* _Work item 1_
In the blog post about Zac, how many days a week does Zac go to nursery?
* _Work item 2_
From the blog post about Zac, copy the stretch from "Stubbornness you can" through "wait and see." word for word.
* _Work item 3_
Write the next part of the blog post about Zac, picking up after its last sentence.

* _Reading passage_
►

Wednesday, 28 May 2014

possibly done this too?

YEAH! Well here I am....bad mummy as life just too exciting to try and catch up with it "black on white" we had been to Romania which was amazing and a little bit about this please read on Reuben's blog here http://www.reubenandthesmiths.blogspot.co.uk/2014/05/romania.html
But since we had come back things have been good and bad too. Zac is very strong willed....he really does know how to protest and also he does things his own way. I remember there was difficulties with Reuben too when 4 but I guess I have forgotten a lot of what went on having been very busy trying to fit in, do things by the book and finally admit defeat. With Zac I had realised some time ago that he is NO REUBEN and he also has a different way of relating to the world. Reuben was adventurous and curious while Zac is interested in detail and often loves if we just linger in the moment for some time.

Every morning when I drop him at nursery  (3 days a week) I feel terribly defeated because I know this wasn't something for Zac but I had to be tough and put him through the anxiety of separation and more because life is not often about what we want but what we can and are presented with....HE still has bad days and good days when saying goodbye to me but thankfully another 6 weeks and we will end that era!

Stubbornness you can say it again...yes! Bloody HELL can this child send us round the bend (oh yeah) and contrary to a lot of people who know Zac and think they would be able to handle him after terrorising him for a while....HE DOES RESPOND TO GENIUINE LOVE AND CARE like most of us. I know people think I am too soft with him and too patient and such but I know and understand because I had carried him for much longer than the 9 months (4 of those total stress and worry). He was destined for living and he is a FIGHTER I know he will be achieving big things because he is so so determined and stubborn and different. but lets just wait and see.

Yap, lets not forget Zac is still not fully potty trained....its been long coming. Having had partly managed last year during summer to wee he has regressed and upon investigation we realised he actually has a rare bowel problem. We do not know weather this is linked to the abnormalities predicted at 6 months scans but we are more and more aware that he is indeed having incredible pain and difficulty with his poo. He has completed a very drastic treatment of nearly 6 months of medication to regulate his bowel movements and now still on medication which is much gentler.

◄

* _Provided records_
►

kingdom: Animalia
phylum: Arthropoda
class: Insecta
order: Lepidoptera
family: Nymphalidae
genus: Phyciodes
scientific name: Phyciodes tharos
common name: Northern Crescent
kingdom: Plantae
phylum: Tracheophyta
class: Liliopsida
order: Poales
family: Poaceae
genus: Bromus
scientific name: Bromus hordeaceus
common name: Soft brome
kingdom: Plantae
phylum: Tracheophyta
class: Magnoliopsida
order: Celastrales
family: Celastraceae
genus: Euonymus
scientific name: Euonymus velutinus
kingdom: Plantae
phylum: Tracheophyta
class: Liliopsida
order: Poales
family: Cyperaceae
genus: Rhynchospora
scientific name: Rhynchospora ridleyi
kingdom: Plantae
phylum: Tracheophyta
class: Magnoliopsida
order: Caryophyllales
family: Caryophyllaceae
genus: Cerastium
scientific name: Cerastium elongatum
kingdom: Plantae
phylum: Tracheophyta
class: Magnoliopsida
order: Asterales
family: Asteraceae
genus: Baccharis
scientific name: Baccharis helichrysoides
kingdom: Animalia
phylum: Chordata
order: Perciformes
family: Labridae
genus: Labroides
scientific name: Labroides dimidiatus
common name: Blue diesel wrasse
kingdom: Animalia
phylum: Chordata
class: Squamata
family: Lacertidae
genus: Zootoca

◄

* _Result 1_
Three days a week.

* _Result 2_
Stubbornness you can say it again...yes! Bloody HELL can this child send us round the bend (oh yeah) and contrary to a lot of people who know Zac and think they would be able to handle him after terrorising him for a while....HE DOES RESPOND TO GENIUINE LOVE AND CARE like most of us. I know people think I am too soft with him and too patient and such but I know and understand because I had carried him for much longer than the 9 months (4 of those total stress and worry). He was destined for living and he is a FIGHTER I know he will be achieving big things because he is so so determined and stubborn and different. but lets just wait and see.

* _Result 3_
I wasn't going to put pressure on him with regards to potty training however knowing we are going to be around this half term and weather being so rainy and cold we have decided to stay in and give potty training a go. We are 4 days in...a few accidents but generally using potty and toilet too...unless too excited or too engrossed in IPADS.

Weather I succeed or not or we manage this or not I will still think my boy is pretty amazing. He has had a very adventurous 4 years not forgetting he wasn't even meant to be given a chance to live....he is with us and he loves life that alone is enough for me. I remember with Reuben I used to feel the need to tick those developmental boxes to make those announcements about the milestones with Zac I am glad to see him with us alive and kicking all the rest is a bonus and more. I know he will do it in his time....all children do. I remain in awe of this monkey he is totally mine, totally crazy and amazing he gives us a boost of energy and makes us grateful of life each day. I am cheering him on we all do!! I will never forget his coming into this life...his three in one ops and just his battle with his bowel problems....he is soldiering on....he doesn't give up....he is a real STAR!